*** Opening of Document extract ***

# French Speed Limits-MMM Magazine letter(April issue)



## naunty (Aug 19, 2010)

Just received April issue of MMM magazine and am now more confused than ever. Page 11 has a forum letter concerning French Speed Limits and quotes various speeds depending on weight and whether or not trailers are attached. The article generally states that motorhomes over 3.5T GVW are restricted to 90kph on motorways and dual carriageways with central reservations - 80kph on other roads including dual carriageways with no central crash barrier, whether or not they are towing a trailer.

According to The Caravan Club, motorhomes over 3.5T GVW generally speaking are restricted to 110/100/80 kph Motorways/dual carriageways/single carriageways, this being the advice provided to them by the legal department of Automobile Club de France. (Such vehicles towing trailers are restricted generally to 90/90/80 kphrespectively) This information was up to date as at July 2010.

Does anyone know which is correct :?: :?: Have I missed something :?: :?: or is the MMM article, (as I suspect) wrong :?: :?:


----------



## Blizzard (Sep 21, 2009)

Hi Naunty, 

Since we started MHing, we've always gone off the 110, 100 & 80 figures without any problems.

*** Close of Document extract ***
*** Opening of Data extract ***

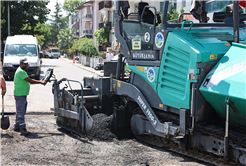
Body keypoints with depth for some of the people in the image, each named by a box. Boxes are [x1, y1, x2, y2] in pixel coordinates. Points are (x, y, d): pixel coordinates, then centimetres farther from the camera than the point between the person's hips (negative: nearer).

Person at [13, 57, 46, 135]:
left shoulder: (22, 71, 19)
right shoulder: (20, 71, -16)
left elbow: (29, 81, 19)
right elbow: (30, 81, -19)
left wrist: (40, 81, 10)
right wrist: (40, 82, -12)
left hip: (23, 94, 11)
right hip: (19, 95, -11)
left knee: (20, 111, 16)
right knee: (20, 112, -11)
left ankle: (17, 126, 24)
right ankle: (22, 128, -13)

*** Close of Data extract ***

# Problems and tasks:
1. Please translate this sentence from the forum thread on French speed limits into French: "This information was up to date as at July 2010."
2. List every distinct speed value, in kph, that appears in the forum thread on French speed limits.

# Solutions:
1. Ces informations étaient à jour en juillet 2010.

2. 80 kph, 90 kph, 100 kph, 110 kph